Re: Nagios Log Server Reporting
Posted: Tue Sep 26, 2017 10:48 am
by sgiworks
Just discovered that Nagios LogServer version 2.0 will have ability to export table data via CSV, which is planned to be released in Q4 of 2017. Correct? Do we know if this will be available in October 2017?
https://www.nagios.com/roadmaps/?_ga=2. ... 1504900374
Regards,
Swapnil
Re: Nagios Log Server Reporting
Posted: Tue Sep 26, 2017 12:46 pm
by scottwilkerson
sgiworks wrote:Just discovered that Nagios LogServer version 2.0 will have ability to export table data via CSV, which is planned to be released in Q4 of 2017. Correct? Do we know if this will be available in October 2017?
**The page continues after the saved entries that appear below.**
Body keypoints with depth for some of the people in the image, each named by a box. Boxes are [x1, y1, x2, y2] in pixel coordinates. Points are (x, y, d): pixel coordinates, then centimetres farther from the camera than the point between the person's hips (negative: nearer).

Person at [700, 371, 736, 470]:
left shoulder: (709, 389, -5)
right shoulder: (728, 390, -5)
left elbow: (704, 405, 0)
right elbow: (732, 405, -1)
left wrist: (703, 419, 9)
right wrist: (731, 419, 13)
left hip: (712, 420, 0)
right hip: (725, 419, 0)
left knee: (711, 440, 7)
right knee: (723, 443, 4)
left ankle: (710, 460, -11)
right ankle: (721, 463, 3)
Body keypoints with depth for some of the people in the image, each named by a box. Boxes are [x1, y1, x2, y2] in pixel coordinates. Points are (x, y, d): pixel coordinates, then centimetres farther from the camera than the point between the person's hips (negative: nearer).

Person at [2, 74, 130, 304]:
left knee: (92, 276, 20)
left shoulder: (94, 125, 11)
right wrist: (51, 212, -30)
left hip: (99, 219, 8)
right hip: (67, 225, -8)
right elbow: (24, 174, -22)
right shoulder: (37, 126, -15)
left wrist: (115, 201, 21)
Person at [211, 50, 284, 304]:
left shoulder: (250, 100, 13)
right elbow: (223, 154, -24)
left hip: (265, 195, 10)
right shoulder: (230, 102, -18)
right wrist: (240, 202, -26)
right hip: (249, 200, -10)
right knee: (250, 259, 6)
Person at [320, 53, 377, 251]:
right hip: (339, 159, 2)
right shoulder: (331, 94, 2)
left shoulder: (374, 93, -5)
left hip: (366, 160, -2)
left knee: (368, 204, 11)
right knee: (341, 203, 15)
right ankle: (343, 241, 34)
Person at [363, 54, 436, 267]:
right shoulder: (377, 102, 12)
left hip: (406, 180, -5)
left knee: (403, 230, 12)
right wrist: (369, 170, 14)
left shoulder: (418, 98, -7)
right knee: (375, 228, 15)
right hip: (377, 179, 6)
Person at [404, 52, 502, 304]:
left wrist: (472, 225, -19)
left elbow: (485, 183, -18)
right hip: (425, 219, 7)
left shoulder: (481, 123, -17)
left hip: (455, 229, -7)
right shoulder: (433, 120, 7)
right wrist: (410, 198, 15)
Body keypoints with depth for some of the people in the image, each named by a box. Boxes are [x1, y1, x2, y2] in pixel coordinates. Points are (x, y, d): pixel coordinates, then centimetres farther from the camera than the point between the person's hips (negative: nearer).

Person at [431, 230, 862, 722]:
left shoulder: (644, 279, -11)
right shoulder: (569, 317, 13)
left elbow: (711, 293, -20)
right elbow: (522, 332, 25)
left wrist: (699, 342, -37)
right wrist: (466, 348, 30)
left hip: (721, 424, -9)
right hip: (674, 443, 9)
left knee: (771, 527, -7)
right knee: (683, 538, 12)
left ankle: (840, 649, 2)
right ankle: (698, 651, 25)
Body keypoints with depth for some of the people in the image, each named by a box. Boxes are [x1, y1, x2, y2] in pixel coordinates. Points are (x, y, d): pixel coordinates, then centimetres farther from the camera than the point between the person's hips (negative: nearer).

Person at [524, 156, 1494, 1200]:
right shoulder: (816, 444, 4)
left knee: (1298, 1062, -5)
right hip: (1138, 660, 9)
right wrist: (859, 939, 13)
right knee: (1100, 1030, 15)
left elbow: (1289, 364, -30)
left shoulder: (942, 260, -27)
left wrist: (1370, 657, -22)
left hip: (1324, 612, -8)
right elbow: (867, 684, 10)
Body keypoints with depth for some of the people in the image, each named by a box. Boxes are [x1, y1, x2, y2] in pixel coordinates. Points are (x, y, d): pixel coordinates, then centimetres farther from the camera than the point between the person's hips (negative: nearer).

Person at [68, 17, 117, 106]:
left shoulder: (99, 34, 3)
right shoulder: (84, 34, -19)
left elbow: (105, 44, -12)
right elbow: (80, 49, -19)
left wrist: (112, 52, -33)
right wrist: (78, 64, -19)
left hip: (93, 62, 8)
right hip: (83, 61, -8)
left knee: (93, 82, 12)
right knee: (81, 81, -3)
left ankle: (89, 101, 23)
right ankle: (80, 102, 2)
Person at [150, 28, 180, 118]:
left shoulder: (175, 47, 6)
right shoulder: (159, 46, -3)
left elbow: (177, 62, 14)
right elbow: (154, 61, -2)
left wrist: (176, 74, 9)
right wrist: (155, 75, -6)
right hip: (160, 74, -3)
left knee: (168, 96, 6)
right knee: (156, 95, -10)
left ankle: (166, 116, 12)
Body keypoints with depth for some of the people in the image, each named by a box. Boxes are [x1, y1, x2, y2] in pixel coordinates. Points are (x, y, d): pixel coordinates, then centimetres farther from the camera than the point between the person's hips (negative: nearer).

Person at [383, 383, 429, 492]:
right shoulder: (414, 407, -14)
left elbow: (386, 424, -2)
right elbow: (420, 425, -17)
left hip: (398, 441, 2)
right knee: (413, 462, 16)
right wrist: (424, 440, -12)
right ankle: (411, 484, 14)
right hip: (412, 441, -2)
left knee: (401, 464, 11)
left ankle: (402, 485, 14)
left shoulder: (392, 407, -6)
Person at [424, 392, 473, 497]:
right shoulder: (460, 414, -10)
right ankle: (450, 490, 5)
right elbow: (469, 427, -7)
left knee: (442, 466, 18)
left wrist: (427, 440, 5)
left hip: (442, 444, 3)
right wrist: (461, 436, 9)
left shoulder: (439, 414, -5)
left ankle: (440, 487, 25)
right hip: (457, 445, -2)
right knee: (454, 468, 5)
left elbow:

https://www.nagios.com/roadmaps/?_ga=2. ... 1504900374
Regards,
Swapnil
We don't have a specific date, Q4 would mean sometime before the end of the year.
Re: Nagios Log Server Reporting
Posted: Tue Oct 03, 2017 8:47 am
by sgiworks
Is there a chance to get a beta version available for testing the reporting feature?